═════ Data extracts

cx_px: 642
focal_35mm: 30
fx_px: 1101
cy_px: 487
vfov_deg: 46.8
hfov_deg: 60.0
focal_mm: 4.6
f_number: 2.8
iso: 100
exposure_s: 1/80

══════════
═════ Data extracts

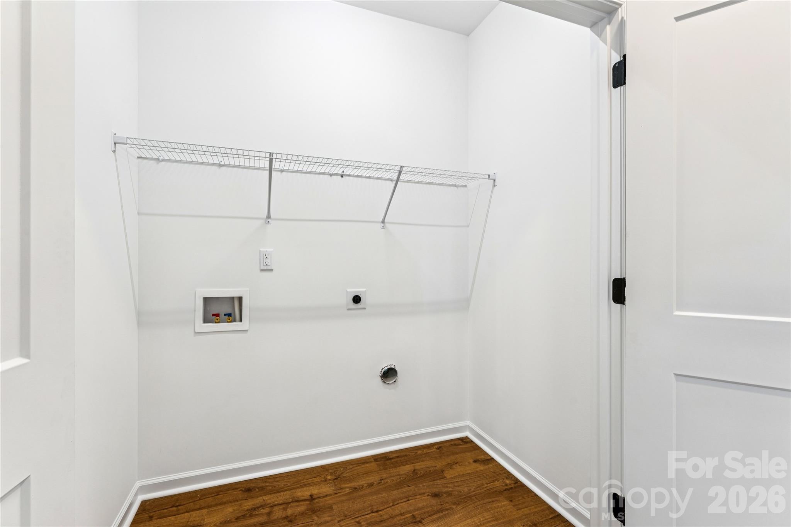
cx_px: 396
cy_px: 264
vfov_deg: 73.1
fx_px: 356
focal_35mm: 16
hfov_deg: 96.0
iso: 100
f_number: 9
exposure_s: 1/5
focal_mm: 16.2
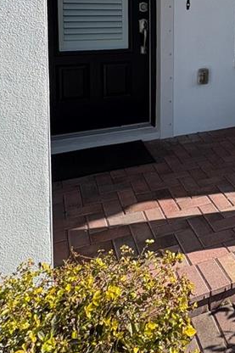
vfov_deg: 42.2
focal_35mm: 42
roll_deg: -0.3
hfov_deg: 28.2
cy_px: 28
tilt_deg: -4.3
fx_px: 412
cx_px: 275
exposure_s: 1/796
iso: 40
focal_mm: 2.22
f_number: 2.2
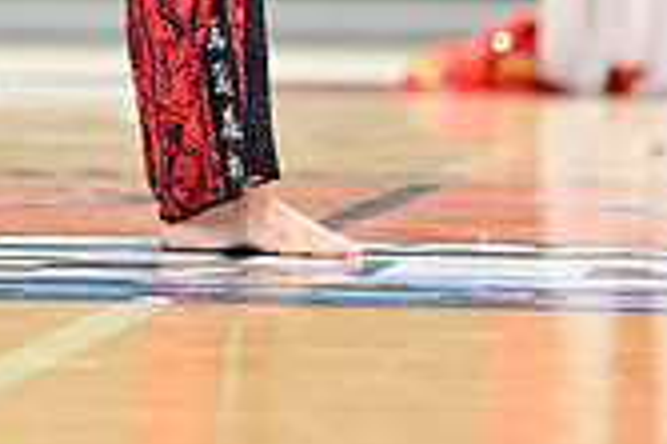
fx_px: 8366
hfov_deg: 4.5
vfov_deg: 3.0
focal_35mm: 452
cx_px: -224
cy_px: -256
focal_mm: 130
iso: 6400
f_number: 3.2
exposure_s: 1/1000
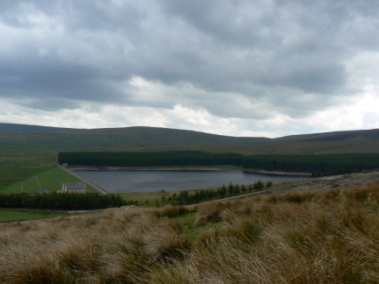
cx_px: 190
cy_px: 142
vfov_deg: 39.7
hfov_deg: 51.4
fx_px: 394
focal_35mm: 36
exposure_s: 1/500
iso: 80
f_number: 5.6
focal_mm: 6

══════════
═════ Data extracts

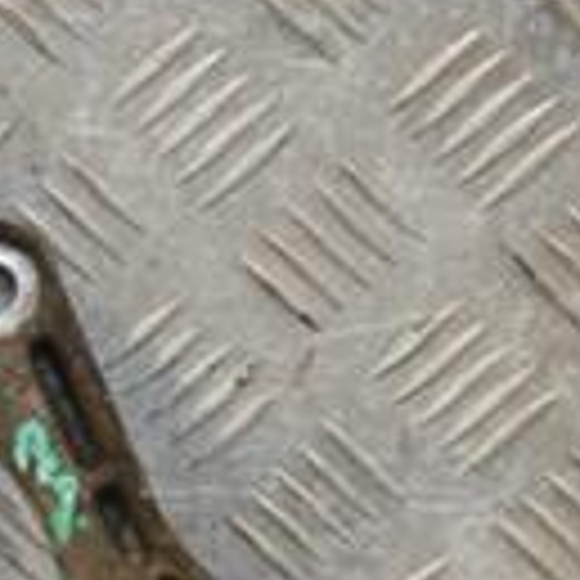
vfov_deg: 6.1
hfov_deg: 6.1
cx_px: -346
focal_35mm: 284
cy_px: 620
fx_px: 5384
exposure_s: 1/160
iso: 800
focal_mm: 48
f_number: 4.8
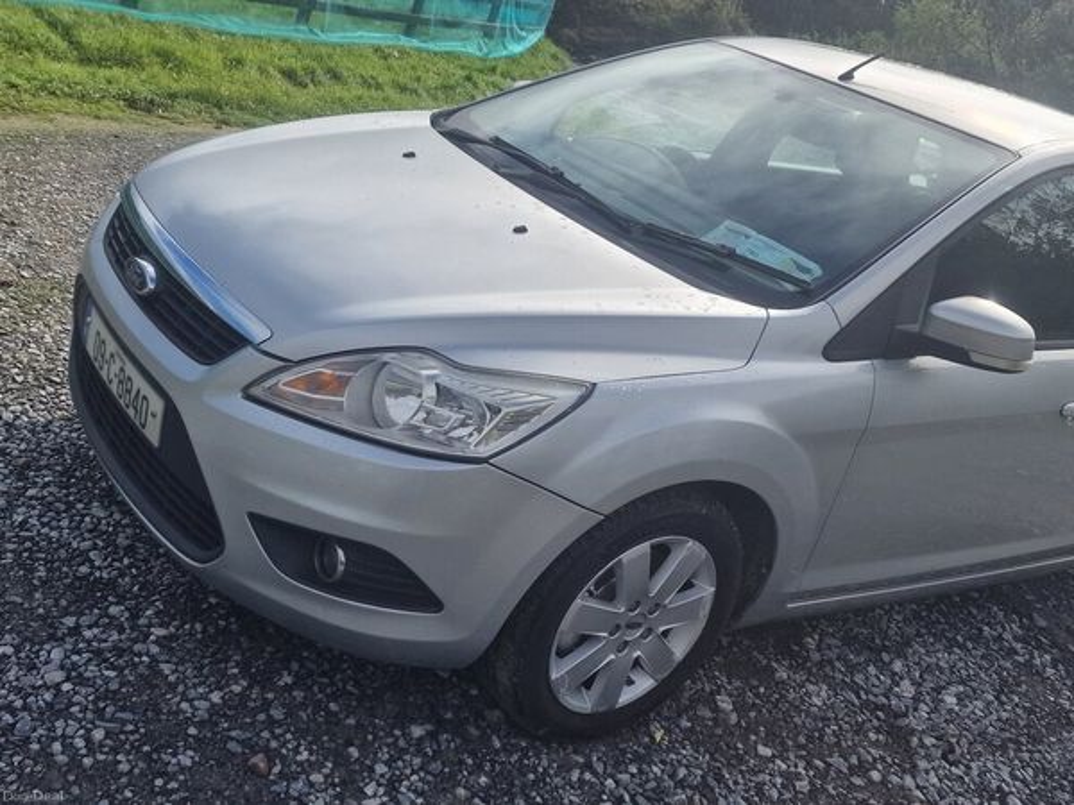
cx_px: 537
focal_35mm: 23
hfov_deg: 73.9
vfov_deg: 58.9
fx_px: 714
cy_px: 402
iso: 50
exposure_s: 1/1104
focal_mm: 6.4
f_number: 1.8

══════════

:: Job item ::
Start with the line above containing "fx_px: 5384" and end with the line containing "f_number: 1.8". Set down that stretch exactly, without any pictures.

:: Exercise answer ::
fx_px: 5384
exposure_s: 1/160
iso: 800
focal_mm: 48
f_number: 4.8
cx_px: 537
focal_35mm: 23
hfov_deg: 73.9
vfov_deg: 58.9
fx_px: 714
cy_px: 402
iso: 50
exposure_s: 1/1104
focal_mm: 6.4
f_number: 1.8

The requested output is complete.